That will tell Squid to use squidGuard as a redirector and to let Squid know where squidGuard.conf is located.

Will the Barn Be Secure?

Once the server was set up and running properly, all I needed to do was configure my browser's HTTP proxy settings to use the IP address of the machine I set everything up on, and the appropriate port number (3128 by default). This causes the browser to use the server as a proxy, which will do all of the filtering work. I learned I had to do this for every browser installed on the machine, or else the machine would be filtered only when certain browsers were in use.

At this point, I took some time to evaluate the security of the server. I have been able to reliably shut down unnecessary services to the point that only SSH (Secure Socket Shell) and Squid are showing up on a port scan. I like to use Nmap, a free port scanner, to check the security of servers. Although Squid can be secured very well, proxy servers seem to attract crack attempts, and it is better to be safe than to be sorry.

Putting Up the Walls

Once the filter was set up and working, it was time to attend policy issues. Many decisions had to be made upfront to avoid potential quagmires of conflict: What content would be blocked and unblocked? How will those decisions be made? What criteria should prevail in making block and unblock decisions?

When NEKLS went live with onGuard in February 2002, I had already recruited some volunteers for a filter maintenance committee--three library directors who were going to use onGuard in their libraries. I felt that such a committee would be the best way to handle requests for additions to and subtractions from the blocklist.

Here's how it worked for us: onGuard had a built-in filter maintenance form that any user could fill out. All requests were brought to the attention of the committee, which treated them like any other challenged content. I asked the committee to apply CIPA standards and those of Kansas law in making their decisions. The committee vote would be final, and I would modify the server to block or unblock as they instructed.

When the Kansas State Library took over and expanded the service to Kanguard, it adopted a similar method for handling requests for blocklist modification. The State Library selected a committee of five professional librarians who were well-versed in CIPA and filtering issues. Although we are using the blocklist from the squidGuard Web site as our foundation, we have also configured the server with permit and deny lists that contain entries we specifically want to block or unblock. These entries are located separately from the main database, and are not altered no matter what changes are made to the database of blocked sites.

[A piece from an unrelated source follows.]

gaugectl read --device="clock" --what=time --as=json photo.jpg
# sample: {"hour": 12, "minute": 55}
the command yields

The filter maintenance was slightly modified for Kanguard. This form explains about the filter, requests only a URL and whether the site should be blocked and unblocked, and thanks the library customer for his or her submission. The completed forms are faxed or e-mailed by local library staff to the state committee, which takes a vote and then instructs me whether to make a change in the filter.

So what happens when a patron requests a page that we've blocked? I have created a Web page, fondly called "the oops! page," that squidGuard goes to. It explains the filter and informs the customer that there is a filter maintenance form that he or she can fill out to question a blocking decision.

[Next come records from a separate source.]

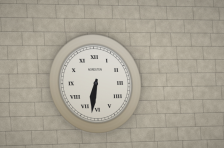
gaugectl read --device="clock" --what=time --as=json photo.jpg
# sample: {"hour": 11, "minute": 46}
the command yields {"hour": 6, "minute": 32}
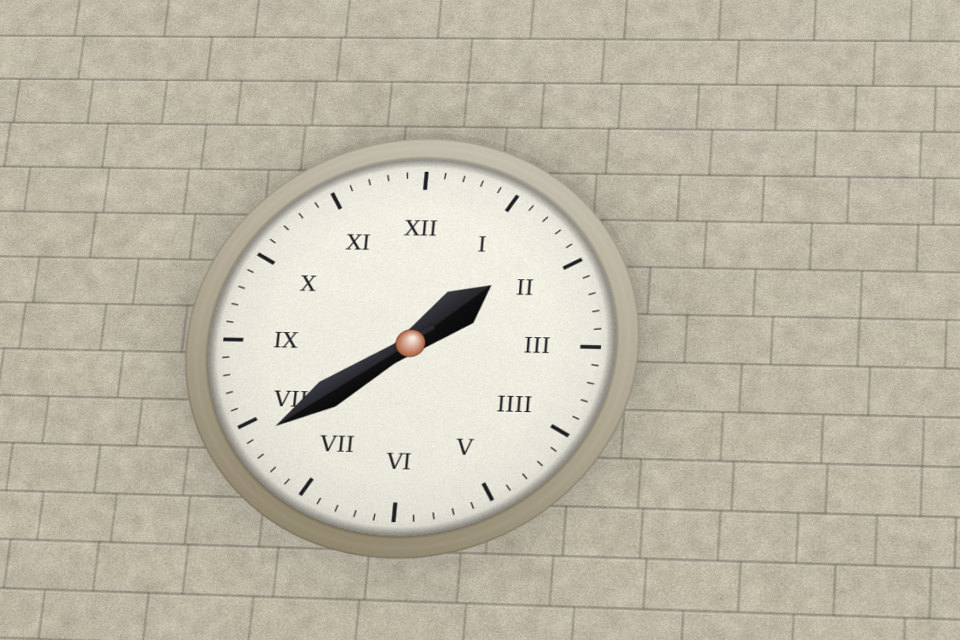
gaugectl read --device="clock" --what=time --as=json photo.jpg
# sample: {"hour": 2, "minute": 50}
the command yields {"hour": 1, "minute": 39}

Another concern that we needed to address was the filter-disabling mechanism referred to in the Supreme Court's CIPA ruling. We didn't want librarians to have to dig around and reconfigure the browser proxy settings whenever there was a request for unfiltered access. The Johnson County (Kan.) Library System generously gave us a program that its staff had written for use with its own proxy server. This program allows a librarian to click an icon to either disable or enable the filter in Internet Explorer. We have placed this icon on floppies and other removable discs and distributed them so that staff members in any participating library are the only ones who can temporarily disable the filter.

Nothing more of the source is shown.